**ÜBUNGSTEXT**.
----

Kommentar: Freunderlwirtschaft? Wo denn?

BZÖ-Gemeinderat Wolfgang Zibusch war der Meinung, die Übernahme des Kottinghörmannser Dorfteiches durch die Tochter des jahrzehntelangen Pächters, die zufällig Schremser Stadtamtsdirektorin ist, könnte wie Freunderlwirtschaft aussehen, würde man den Pachtpreis nicht erhöhen. VP-BR Martina Diesner-Wais ortete Potential zur Einnahmensteigerung für die finanzmarode Gemeinde. Die gesamte Causa beschäftigte den Schremser Gemeinderat, verglichen mit den restlichen Tagesordnungspunkten, über Gebühr lange. Was bei dieser verzichtbaren Diskussion völlig abging, waren sowohl Augenmaß, als auch Feingefühl. Der kürzlich verstorbene Vater der Stadtamtsdirektorin erwirtschaftete aus dem Dorf-Lösch-Bade-Eislaufteich über Jahrzehnte keine Neid erregenden Vermögenswerte. Selbiges ist auch künftig nicht zu erwarten. Andere Interessenten, die bereit wären ein Mehrfaches an Pacht zu entrichten, gingen ebenfalls ab. Dennoch musste die Erhöhung des Pachtzinses ohne Rücksicht auf verletzte Gefühle betrieben werden. Es ging um sage und schreibe 40 (!) Euro. Schäbig ist das!

----

Gesammelte Daten

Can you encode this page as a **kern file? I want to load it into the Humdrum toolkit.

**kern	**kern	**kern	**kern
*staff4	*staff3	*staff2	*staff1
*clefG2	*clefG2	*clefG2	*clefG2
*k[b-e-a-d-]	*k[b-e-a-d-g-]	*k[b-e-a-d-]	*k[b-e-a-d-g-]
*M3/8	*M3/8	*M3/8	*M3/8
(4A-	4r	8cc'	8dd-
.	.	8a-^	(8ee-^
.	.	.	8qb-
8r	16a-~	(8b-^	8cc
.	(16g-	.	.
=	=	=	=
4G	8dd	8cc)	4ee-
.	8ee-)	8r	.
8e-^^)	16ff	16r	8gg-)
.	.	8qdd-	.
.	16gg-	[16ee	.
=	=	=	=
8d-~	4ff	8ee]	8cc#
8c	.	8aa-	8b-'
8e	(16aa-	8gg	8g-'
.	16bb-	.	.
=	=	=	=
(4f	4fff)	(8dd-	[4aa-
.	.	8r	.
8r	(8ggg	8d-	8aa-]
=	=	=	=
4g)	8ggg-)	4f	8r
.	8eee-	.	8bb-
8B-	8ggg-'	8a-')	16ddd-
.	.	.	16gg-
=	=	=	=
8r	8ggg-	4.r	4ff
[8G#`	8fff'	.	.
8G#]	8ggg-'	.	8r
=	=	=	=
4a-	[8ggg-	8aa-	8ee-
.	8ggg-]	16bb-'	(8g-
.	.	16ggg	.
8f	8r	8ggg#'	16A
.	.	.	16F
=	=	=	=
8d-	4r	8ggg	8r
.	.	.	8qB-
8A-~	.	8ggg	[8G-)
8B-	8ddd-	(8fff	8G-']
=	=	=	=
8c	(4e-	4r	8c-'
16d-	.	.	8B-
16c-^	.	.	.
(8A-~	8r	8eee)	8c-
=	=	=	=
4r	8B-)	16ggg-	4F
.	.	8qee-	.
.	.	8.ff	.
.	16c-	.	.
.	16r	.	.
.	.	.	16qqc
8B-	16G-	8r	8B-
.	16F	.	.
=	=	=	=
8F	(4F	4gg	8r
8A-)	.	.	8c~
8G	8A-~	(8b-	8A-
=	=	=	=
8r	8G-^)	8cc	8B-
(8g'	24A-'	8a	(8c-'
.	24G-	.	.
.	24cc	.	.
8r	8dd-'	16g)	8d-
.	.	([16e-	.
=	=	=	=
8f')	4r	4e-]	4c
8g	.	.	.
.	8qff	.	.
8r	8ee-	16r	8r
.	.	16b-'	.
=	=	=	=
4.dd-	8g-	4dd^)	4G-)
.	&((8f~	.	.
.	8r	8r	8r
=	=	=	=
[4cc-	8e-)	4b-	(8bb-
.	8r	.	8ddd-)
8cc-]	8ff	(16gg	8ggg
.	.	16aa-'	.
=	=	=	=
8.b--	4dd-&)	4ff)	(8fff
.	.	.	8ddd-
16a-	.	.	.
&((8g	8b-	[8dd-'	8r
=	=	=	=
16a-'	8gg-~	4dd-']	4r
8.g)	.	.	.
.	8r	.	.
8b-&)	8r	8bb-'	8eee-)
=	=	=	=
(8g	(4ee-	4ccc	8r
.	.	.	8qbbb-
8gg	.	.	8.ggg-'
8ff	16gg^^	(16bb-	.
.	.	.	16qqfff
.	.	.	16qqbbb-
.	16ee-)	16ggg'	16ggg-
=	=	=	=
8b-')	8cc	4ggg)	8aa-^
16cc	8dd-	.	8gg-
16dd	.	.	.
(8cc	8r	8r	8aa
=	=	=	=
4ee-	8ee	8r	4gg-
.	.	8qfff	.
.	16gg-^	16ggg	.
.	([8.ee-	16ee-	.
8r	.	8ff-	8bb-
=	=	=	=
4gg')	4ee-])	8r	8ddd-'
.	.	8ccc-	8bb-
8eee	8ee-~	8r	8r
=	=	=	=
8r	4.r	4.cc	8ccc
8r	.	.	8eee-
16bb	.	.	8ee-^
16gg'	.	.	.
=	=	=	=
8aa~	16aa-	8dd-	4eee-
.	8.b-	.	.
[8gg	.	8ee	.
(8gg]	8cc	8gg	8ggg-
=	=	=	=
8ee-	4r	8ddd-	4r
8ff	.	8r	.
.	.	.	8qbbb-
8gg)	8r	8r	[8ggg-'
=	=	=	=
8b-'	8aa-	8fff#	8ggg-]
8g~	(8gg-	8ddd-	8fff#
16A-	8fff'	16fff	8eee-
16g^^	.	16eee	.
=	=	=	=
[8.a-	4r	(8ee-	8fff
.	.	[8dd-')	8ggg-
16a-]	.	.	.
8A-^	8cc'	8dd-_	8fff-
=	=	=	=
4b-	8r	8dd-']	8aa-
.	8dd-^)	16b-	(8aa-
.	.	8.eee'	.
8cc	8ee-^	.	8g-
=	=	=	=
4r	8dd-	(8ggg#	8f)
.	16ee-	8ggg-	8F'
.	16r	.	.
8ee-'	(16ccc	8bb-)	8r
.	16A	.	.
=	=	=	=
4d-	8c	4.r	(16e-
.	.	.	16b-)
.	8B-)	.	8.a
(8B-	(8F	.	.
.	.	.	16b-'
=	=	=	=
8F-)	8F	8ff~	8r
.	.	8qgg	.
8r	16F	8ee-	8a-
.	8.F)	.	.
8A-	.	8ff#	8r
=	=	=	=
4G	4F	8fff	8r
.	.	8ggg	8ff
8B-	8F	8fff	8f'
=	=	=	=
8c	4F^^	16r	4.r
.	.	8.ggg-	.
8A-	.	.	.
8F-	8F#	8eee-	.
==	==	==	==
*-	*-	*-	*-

----

**ARBEITSAUFTRAG**.
Gib den Kommentar zur Pacht des Kottinghörmannser Dorfteiches vollständig und wortgetreu aus. Die Datensätze spielen hierfür keine Rolle.

**ERGEBNIS**.
Kommentar: Freunderlwirtschaft? Wo denn?

BZÖ-Gemeinderat Wolfgang Zibusch war der Meinung, die Übernahme des Kottinghörmannser Dorfteiches durch die Tochter des jahrzehntelangen Pächters, die zufällig Schremser Stadtamtsdirektorin ist, könnte wie Freunderlwirtschaft aussehen, würde man den Pachtpreis nicht erhöhen. VP-BR Martina Diesner-Wais ortete Potential zur Einnahmensteigerung für die finanzmarode Gemeinde. Die gesamte Causa beschäftigte den Schremser Gemeinderat, verglichen mit den restlichen Tagesordnungspunkten, über Gebühr lange. Was bei dieser verzichtbaren Diskussion völlig abging, waren sowohl Augenmaß, als auch Feingefühl. Der kürzlich verstorbene Vater der Stadtamtsdirektorin erwirtschaftete aus dem Dorf-Lösch-Bade-Eislaufteich über Jahrzehnte keine Neid erregenden Vermögenswerte. Selbiges ist auch künftig nicht zu erwarten. Andere Interessenten, die bereit wären ein Mehrfaches an Pacht zu entrichten, gingen ebenfalls ab. Dennoch musste die Erhöhung des Pachtzinses ohne Rücksicht auf verletzte Gefühle betrieben werden. Es ging um sage und schreibe 40 (!) Euro. Schäbig ist das!